§ **SOURCE PASSAGE**
+===+

- IATA: none; ICAO: none; FAA LID: 1K4;

Summary
- Airport type: Public
- Owner: Town of Goldsby
- Serves: Goldsby, Oklahoma
- Elevation AMSL: 1,168 ft (356 m)
- Coordinates: 35°09′18.2430″N 097°28′13.4180″W﻿ / ﻿35.155067500°N 97.470393889°W
- Interactive map of David Jay Perry Airport

Runways
| Direction | Length |  | Surface |
| ft | m |
| 13/31 | 3,006 | 916 | Concrete |
| 17/35 | 1,803 | 550 | Asphalt |
- Source: Federal Aviation Administration

= David Jay Perry Airport =

David Jay Perry Airport is a town-owned public-use airport in Goldsby, a town in McClain County, Oklahoma, United States. The airport is located near the interchange of I-35 and State Highway 74. The airport was originally built by the US Navy in 1943 as an octagonal-shaped Outlying Landing Field serving Naval Air Station Norman, OK, six miles to the north. After the war, ownership of the field was transferred to the city of Goldsby, undergoing several improvements and expansions over the following decades.

+===+

§ **DATA RECORDS**
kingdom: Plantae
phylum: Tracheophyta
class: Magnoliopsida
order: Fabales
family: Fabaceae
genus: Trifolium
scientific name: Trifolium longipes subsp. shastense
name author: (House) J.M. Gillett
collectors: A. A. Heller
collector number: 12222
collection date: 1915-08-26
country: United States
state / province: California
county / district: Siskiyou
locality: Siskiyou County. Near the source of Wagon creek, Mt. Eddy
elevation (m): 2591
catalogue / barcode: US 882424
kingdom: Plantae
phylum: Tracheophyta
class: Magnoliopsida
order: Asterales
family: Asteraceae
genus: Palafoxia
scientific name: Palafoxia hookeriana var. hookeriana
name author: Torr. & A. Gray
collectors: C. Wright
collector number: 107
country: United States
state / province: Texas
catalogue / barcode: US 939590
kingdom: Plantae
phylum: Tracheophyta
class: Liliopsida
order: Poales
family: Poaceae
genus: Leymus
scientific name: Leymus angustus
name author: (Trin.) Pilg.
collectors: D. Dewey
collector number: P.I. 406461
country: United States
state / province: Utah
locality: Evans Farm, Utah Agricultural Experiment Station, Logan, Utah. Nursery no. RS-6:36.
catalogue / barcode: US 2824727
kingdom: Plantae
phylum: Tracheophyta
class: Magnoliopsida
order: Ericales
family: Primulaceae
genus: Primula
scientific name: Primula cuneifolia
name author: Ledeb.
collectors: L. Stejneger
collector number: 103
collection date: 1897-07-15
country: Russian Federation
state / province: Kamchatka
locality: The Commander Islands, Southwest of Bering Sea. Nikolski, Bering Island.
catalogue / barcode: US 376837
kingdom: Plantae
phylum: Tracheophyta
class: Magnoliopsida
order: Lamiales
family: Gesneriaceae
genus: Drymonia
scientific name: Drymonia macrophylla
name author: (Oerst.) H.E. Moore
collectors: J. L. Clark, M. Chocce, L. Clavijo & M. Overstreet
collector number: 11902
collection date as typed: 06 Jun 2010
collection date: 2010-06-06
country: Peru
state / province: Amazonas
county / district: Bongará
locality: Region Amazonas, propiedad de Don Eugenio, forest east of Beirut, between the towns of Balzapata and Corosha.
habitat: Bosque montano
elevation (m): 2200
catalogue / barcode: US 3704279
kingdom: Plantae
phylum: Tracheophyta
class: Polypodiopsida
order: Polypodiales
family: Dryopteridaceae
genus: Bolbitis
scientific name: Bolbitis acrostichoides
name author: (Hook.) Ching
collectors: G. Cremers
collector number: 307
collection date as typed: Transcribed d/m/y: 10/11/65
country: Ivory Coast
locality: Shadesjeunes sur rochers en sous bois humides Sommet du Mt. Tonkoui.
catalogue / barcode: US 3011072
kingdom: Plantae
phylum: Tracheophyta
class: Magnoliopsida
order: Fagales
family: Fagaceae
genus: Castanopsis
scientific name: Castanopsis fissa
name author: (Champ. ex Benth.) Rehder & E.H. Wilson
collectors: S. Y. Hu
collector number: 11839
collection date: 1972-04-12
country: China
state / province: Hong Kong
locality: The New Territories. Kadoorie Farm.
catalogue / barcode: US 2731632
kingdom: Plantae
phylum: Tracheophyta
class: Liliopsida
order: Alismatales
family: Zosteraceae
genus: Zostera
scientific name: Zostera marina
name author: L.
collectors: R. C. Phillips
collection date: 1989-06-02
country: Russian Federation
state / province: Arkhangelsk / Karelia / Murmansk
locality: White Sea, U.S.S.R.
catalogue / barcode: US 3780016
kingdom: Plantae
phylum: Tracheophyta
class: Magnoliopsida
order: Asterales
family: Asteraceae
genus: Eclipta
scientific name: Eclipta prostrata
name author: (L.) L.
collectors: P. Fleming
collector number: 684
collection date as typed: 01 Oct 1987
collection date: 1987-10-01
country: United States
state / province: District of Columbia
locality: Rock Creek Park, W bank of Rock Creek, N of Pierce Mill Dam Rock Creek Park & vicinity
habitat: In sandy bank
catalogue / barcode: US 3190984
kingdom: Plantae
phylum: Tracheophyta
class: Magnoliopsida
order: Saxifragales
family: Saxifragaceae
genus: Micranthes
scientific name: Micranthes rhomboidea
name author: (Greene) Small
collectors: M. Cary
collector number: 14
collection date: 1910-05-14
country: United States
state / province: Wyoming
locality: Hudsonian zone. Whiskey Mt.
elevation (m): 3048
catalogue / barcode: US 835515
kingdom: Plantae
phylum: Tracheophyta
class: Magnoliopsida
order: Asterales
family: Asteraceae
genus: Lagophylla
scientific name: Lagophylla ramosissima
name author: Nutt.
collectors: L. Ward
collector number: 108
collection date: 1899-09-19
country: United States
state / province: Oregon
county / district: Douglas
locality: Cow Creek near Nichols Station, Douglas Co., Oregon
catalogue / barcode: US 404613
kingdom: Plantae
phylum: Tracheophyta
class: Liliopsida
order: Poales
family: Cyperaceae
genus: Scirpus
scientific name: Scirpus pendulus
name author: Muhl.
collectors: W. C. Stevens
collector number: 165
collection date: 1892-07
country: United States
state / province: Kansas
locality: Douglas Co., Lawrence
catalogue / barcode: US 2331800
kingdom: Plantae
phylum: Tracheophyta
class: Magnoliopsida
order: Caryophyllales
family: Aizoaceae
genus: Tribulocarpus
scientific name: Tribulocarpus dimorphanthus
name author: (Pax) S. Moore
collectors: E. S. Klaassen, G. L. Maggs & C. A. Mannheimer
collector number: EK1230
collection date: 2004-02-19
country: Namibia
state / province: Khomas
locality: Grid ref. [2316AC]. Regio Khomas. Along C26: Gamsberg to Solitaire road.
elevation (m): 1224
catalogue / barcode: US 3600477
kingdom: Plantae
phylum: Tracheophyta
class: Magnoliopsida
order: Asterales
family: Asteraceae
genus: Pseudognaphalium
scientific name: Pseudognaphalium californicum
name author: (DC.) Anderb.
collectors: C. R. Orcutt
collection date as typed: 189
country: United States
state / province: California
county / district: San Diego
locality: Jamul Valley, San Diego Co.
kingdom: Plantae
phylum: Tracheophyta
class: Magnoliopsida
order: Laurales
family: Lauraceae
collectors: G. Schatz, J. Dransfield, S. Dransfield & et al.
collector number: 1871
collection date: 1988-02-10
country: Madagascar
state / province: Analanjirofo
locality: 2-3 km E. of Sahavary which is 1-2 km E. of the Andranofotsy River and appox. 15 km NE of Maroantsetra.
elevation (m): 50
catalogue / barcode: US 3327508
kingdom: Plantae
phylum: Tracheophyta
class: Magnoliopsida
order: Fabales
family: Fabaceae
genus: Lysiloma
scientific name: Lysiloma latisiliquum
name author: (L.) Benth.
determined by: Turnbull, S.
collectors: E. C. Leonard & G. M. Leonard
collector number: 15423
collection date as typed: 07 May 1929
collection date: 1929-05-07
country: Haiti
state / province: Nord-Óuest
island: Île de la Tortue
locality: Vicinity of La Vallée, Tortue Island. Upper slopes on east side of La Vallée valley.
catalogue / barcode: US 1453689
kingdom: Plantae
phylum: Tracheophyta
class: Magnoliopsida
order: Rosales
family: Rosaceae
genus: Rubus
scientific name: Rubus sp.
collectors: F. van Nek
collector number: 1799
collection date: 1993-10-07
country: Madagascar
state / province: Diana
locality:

+===+

§ **WHAT TO DO**
a – Summarize the airport article in two sentences.
b – According to the airport article, in what year did the US Navy originally build the field?
c – Write the next few sentences of the airport article, picking up after its final sentence.

§ **OUTPUTS FOR THE TASKS**
a – David Jay Perry Airport is a town-owned public-use airport in Goldsby, McClain County, Oklahoma, located near the interchange of I-35 and State Highway 74. The US Navy built it in 1943 as an octagonal Outlying Landing Field for Naval Air Station Norman, and after the war ownership passed to Goldsby, which improved and expanded it over the following decades.

b – 1943

c –
== Facilities and aircraft ==
David Jay Perry Airport covers an area of 392 acre at an elevation of 1,113 feet (339 m) above mean sea level. It has two runways—one designated 17/35 with a 1,803×60 ft (550×18 m) asphalt surface, and one designated 13/31 with a 3,006×60 ft (916×18 m) concrete surface.